I live in a major Indian city and 1 gig fiber up and down is $30. We've also got really good 4G/5G in most places. Also in the super remote areas WiMAX is (still) an option.
There's so much I disagree with in the beginning but the ending is what actually grinds my gears. You make it sound like systemd manufactured this monoculture somehow. This is also the point I've seen people throw in a comparison to some closed-source org with money to burn and questionable morals.
Systemd was chosen by distros and users across different communities because it solves hard problems better than the others. We can debate about why that is, but the maintainers of Systemd aren't running smear campaigns against other open source projects. Often systemd is the subject of such ire.
They chose to solve hard problems and people adopted it. It's not anything more sinister. It's definitely not an "un-auditable mess". It's written in well formatted C with structure, good tooling, and an open community.
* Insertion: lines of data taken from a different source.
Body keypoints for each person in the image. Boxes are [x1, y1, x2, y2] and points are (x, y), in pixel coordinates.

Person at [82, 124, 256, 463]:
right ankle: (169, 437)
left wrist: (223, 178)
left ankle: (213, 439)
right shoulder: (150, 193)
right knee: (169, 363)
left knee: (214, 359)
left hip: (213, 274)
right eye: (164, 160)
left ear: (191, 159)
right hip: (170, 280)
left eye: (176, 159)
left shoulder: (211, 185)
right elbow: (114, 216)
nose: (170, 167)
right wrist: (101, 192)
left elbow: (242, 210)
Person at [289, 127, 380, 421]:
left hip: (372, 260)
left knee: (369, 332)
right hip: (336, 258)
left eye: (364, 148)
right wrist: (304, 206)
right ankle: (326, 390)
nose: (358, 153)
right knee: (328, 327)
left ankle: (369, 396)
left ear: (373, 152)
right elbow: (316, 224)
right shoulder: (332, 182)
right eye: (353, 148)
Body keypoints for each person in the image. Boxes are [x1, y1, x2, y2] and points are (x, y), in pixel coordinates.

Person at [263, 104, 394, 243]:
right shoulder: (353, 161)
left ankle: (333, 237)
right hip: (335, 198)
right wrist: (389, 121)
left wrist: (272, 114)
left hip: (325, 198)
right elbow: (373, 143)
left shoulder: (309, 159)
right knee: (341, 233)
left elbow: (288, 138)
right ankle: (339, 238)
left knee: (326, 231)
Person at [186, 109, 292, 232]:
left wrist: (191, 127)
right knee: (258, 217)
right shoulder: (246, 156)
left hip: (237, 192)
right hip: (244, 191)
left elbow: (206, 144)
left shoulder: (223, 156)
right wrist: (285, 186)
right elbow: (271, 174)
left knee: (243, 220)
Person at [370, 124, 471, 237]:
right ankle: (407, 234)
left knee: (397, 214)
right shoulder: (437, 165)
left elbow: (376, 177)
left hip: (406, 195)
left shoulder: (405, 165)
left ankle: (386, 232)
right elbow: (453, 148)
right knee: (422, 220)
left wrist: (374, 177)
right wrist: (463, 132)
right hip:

You can disagree with the ideology but that's open source for you.
Additionally and away from my point, I believe that Systemd won our because they chose to embrace some complexity to solve really hard problems. Let's not pretend that a modern "init" does only system initialisation by calling shell scripts and then disappearing.
Times change too. Microsoft does a ton of open source. They maintain an excellent immutable Linux distro. As always the true enemy is dogma and a cult-like adherence to it.
Agreed. I wonder how many people in this thread hating on systemd have actually tried to work with upstream. They are an extremely pleasant and welcoming community who are willing to work with you on the most trivial stuff.
Nah man you don't get it. They were "monetizing" Wayland. Whatever that means. It's certainly not because X is an insanely old and difficult to maintain codebase with questionable design decisions.
Without replying to specific parts, I'd like to point out that you and others bring up parallels between Systemd and closed source proprietary software shops like Apple and Windows. I view this as bad faith because Systemd should be afforded the kindness (and obviously has the user freedoms) of a fully open source work.
There's nothing apple-esque about any of this. 'If you're unhappy fork it', is a common adage that is definitely applicable here.